With a population of roughly 57,637, Greenland is clearly not the most inhabited place on Earth, it seems hard to believe that 1% of the entire country’s population once resided in the same apartment building. 

But reside together they did, in the 320-unit apartment complex that was not only the largest residential building in the town of Nuuk, but the largest in all of Greenland. 

In an attempt by the Danish parliament to eliminate coastal Inuit settlements and bring Greenland’s infrastructure into the modern day, the garish and unwelcoming Blok P came into being. Construction began in 1965, a 5-story monstrosity that stretched 64 apartments wide, Blok P was an eyesore from the very beginning, and not even remotely conducive to Inuit ways of life.

Primarily fisherman, the reluctant residents of Blok P struggled to fit their fishing gear in the tiny closets designed more for shoes and handbags than bulky nets and poles. Much of their equipment ended up on balconies, blocking fire exits and eliminating any semblance of aesthetic charm the building may have had. Narrow hallways and doors weren’t wide enough for the giant fur coats that were an essential staple of everyone’s wardrobe, and the dwellings were cramped and uncomfortable.

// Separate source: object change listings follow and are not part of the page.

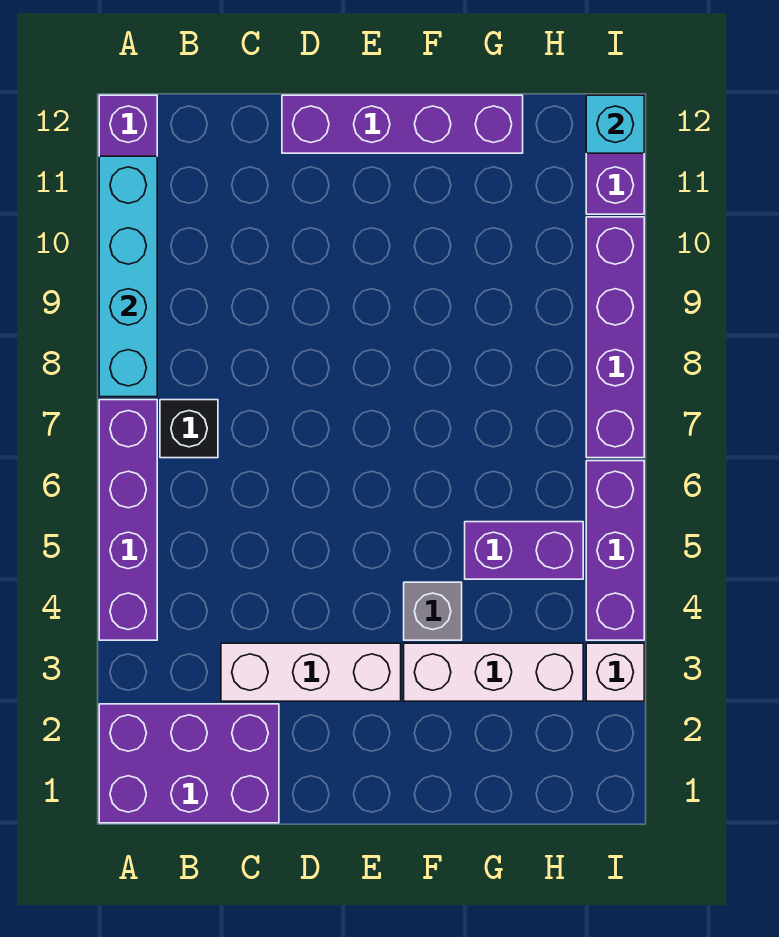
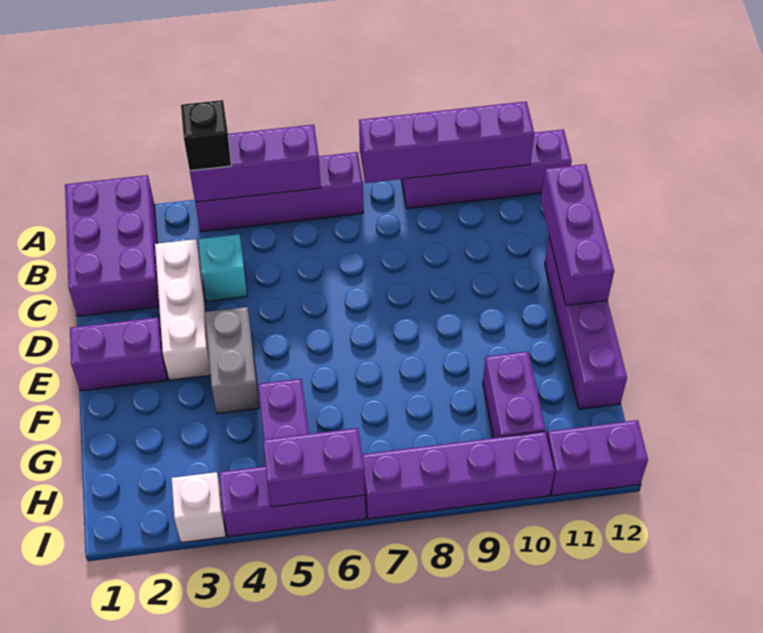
none -> purple 1x3 brick [190,125,321,202]
cyan 1x4 brick [99,156,157,397] -> purple 1x4 brick [359,102,534,183]
black 1x1 brick [160,400,218,458] -> black 1x1 brick moved to [181,100,231,171]
none -> purple 1x3 brick [541,164,614,306]
none -> purple 1x2 brick [70,317,167,391]
white 1x3 brick [404,643,583,701] -> none
grey 1x1 brick [404,582,462,640] -> grey 1x2 brick [205,307,259,414]
none -> purple 1x2 brick [483,351,545,438]
none -> purple 1x2 brick [263,428,365,507]
cyan 1x1 brick [586,95,644,153] -> cyan 1x1 brick moved to [199,234,247,301]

The most unpleasant oversight on the part of the Danes was the absence of a suitable place for the Inuits to gut their daily catch. For lack of a better solution, the fishermen used the only reasonable place—the bathtub. This resulted in drains clogged with coagulated blood and chunks of fish guts, a not-so-delightful addition to the already uncomfortable lodgings.

In 2010 the government finally called it, started relocating residents, and scheduled the building for demolition. which took place in 2013. While the failed “urbanization project” is no more, it has inspired many community projects and artistic social exhibitions, most notably a permanent exhibit at the North Atlantic House, a cultural center in Copenhagen.